_Условие задания_
Перепечатайте без изменений часть приведенного ниже текста о французских переводах Ричардсона, начиная со слов «Я сравнил английский» и заканчивая словами «г., 4 тома.» включительно.

_Фрагмент текста_
————

Я сравнил английский и французский текст, использовав для этого перевод Прево в изданиях (парижских и амстердамских) 1784 г., — они составили тома XIX–XXIV и XXV–XXVIII его «Избранных сочинений» (заметьте: всего лишь «избранных»!). Эти тома содержат «Английские письма, или Историю мисс Клариссы Гарлов (sic)», изданную в Лондоне в 1751 г., 6 томов, и «Новые английские письма, или Историю кавалера Грандиссона (sic)», «автора „Памелы“ и „Клариссы“», изданную в Амстердаме в 1755 г., 4 тома.
Перевод Летурнера называется «Кларисса Гарлоу, изображенная Ричардсоном» (Женева, 1785–86).

————

[Собранные данные]
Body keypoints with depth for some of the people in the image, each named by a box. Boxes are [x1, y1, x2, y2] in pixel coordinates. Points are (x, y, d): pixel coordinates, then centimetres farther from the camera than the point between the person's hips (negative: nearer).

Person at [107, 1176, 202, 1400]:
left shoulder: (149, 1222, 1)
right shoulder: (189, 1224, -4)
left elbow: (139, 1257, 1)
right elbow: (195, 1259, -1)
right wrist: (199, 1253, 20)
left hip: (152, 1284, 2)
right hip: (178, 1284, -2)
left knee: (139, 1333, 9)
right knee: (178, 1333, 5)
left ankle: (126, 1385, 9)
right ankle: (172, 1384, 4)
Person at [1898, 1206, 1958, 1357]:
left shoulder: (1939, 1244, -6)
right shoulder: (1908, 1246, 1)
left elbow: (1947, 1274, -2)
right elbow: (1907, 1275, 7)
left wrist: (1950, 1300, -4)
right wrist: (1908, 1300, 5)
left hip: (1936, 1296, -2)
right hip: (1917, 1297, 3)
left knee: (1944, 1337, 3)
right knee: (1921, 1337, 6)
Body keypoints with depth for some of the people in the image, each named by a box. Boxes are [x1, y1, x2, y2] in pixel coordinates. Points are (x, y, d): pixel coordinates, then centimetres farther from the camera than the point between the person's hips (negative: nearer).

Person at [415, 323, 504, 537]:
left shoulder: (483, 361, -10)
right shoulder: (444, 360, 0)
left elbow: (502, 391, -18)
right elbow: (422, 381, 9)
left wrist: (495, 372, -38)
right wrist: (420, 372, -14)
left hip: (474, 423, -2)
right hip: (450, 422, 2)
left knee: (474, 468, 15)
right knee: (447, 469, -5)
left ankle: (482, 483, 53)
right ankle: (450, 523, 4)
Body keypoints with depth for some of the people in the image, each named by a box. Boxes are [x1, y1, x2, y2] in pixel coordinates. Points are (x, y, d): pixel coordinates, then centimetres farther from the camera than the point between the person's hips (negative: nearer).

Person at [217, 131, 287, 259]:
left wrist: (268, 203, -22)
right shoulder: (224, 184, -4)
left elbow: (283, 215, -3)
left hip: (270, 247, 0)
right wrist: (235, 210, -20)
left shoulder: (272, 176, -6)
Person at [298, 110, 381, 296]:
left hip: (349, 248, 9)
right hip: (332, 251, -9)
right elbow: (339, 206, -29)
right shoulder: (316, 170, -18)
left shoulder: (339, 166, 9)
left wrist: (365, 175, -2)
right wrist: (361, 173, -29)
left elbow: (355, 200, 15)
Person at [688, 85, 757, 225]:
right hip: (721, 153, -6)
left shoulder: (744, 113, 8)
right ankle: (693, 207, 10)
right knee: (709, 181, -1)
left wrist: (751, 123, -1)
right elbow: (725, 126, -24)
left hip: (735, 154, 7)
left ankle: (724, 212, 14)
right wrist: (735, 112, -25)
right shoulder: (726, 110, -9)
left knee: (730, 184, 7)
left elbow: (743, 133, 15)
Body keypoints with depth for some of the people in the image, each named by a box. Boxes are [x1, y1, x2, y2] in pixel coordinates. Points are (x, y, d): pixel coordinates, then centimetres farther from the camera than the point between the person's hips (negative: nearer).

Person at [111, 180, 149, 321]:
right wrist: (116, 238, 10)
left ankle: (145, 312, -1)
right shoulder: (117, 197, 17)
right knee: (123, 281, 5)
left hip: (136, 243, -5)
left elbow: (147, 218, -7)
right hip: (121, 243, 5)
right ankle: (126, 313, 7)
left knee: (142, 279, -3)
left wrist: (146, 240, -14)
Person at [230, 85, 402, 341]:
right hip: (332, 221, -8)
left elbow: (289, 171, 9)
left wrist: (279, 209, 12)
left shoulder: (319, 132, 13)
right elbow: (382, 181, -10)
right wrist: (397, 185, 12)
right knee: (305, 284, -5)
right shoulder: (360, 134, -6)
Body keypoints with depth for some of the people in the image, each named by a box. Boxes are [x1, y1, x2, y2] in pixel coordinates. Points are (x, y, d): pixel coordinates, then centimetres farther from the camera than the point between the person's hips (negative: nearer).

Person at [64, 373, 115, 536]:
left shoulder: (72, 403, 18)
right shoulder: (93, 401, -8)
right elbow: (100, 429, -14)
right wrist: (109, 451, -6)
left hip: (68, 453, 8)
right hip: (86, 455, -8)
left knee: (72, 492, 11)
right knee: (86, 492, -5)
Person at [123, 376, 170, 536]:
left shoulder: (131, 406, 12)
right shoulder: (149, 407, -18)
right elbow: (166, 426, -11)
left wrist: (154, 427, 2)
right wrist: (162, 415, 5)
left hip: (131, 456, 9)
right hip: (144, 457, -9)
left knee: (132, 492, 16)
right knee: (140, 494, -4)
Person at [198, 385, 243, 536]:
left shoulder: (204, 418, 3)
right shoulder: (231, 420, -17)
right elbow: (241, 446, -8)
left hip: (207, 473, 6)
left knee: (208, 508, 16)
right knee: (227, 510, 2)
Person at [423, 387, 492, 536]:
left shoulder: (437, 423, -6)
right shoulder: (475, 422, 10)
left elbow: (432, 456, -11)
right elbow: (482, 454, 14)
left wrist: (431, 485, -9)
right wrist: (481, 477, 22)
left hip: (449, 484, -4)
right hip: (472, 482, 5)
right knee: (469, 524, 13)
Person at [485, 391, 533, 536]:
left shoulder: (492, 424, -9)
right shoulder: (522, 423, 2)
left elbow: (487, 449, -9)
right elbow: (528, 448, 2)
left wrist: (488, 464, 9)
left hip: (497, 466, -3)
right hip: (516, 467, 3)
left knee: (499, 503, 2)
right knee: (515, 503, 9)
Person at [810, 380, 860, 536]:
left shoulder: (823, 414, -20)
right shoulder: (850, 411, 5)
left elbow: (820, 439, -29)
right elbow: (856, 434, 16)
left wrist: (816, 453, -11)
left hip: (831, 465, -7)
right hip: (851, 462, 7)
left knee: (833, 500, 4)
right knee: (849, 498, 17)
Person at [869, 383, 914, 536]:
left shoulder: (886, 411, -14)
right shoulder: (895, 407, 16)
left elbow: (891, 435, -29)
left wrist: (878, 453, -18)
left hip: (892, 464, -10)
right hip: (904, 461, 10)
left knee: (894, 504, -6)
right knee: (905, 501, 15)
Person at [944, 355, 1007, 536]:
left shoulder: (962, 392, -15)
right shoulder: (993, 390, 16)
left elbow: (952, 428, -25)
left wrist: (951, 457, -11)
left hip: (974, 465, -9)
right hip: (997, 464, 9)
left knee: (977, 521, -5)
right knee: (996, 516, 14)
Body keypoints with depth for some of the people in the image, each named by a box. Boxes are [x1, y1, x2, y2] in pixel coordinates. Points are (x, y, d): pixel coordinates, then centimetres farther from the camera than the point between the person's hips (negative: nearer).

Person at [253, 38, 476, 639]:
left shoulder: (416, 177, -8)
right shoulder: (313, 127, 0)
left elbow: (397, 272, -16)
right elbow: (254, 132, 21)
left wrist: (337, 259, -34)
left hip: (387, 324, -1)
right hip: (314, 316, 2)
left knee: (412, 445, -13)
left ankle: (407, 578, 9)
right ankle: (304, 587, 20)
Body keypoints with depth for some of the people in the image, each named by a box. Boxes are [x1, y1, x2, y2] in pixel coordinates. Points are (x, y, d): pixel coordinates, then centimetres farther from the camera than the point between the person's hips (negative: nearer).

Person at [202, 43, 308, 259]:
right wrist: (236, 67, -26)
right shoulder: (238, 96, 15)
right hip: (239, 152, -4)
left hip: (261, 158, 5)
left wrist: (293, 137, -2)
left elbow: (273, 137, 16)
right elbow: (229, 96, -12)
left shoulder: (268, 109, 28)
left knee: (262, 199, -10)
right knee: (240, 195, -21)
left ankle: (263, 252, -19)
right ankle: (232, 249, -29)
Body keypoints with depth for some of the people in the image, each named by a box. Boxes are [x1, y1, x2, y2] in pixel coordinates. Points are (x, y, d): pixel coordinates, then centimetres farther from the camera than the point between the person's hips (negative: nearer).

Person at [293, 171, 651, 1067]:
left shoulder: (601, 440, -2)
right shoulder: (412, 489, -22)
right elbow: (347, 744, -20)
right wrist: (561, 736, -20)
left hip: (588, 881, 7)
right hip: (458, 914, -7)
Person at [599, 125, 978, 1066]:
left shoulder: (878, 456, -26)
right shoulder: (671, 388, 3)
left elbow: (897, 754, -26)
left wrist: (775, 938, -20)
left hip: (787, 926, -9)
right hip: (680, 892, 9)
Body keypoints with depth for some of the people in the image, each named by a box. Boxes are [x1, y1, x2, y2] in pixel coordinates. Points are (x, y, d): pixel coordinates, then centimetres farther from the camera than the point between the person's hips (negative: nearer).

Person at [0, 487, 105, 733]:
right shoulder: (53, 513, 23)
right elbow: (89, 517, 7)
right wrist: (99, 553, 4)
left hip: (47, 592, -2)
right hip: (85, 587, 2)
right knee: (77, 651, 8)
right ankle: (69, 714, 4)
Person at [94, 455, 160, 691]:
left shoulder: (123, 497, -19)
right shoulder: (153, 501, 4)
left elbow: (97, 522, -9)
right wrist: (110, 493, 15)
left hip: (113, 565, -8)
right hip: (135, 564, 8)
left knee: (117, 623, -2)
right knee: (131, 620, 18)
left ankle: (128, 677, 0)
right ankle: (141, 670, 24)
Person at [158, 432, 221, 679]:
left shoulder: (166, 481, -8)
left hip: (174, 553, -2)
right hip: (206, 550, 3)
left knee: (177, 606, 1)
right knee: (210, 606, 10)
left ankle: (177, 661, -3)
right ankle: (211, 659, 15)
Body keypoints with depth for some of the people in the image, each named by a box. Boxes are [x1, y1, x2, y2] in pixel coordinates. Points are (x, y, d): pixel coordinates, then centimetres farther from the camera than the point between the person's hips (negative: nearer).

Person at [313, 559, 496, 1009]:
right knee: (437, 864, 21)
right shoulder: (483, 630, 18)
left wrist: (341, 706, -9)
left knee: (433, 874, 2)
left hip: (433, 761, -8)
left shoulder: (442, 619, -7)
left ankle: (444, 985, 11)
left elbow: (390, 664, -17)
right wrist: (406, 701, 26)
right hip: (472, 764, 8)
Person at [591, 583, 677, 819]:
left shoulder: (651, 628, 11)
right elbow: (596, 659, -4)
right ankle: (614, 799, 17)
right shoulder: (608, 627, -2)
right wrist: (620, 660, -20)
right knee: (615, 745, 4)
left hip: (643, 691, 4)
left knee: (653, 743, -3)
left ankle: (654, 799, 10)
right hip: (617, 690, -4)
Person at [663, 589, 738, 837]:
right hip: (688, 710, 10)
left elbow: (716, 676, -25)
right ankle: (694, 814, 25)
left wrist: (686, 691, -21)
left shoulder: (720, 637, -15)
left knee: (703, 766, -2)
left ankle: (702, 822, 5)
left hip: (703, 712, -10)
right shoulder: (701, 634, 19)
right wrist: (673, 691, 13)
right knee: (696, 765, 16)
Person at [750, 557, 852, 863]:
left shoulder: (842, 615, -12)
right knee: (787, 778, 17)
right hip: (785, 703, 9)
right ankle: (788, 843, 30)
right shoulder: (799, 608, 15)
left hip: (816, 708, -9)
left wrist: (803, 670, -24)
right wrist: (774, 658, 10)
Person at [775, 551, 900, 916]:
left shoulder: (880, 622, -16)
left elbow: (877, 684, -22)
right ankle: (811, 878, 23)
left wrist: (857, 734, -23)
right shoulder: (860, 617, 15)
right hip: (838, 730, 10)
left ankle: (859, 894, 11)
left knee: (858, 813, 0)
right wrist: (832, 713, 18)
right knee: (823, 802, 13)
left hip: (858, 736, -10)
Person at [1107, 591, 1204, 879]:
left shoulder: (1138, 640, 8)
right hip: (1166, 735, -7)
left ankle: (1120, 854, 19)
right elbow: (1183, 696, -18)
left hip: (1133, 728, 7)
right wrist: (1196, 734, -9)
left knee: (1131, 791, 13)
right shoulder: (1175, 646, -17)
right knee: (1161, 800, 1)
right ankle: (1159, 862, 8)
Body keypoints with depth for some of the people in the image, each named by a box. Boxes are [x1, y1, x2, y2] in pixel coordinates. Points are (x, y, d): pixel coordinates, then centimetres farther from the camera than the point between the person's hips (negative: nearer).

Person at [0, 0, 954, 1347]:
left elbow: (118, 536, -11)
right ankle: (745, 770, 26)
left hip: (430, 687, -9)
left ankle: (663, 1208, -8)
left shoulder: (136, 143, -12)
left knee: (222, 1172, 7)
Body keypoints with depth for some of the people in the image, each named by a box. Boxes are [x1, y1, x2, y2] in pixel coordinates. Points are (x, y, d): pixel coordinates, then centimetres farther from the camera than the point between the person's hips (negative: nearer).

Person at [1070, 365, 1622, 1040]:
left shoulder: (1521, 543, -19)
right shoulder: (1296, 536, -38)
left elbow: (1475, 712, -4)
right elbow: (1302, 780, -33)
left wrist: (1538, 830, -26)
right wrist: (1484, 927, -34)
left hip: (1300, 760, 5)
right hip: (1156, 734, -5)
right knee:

————

_Выполненное задание_
Я сравнил английский и французский текст, использовав для этого перевод Прево в изданиях (парижских и амстердамских) 1784 г., — они составили тома XIX–XXIV и XXV–XXVIII его «Избранных сочинений» (заметьте: всего лишь «избранных»!). Эти тома содержат «Английские письма, или Историю мисс Клариссы Гарлов (sic)», изданную в Лондоне в 1751 г., 6 томов, и «Новые английские письма, или Историю кавалера Грандиссона (sic)», «автора „Памелы“ и „Клариссы“», изданную в Амстердаме в 1755 г., 4 тома.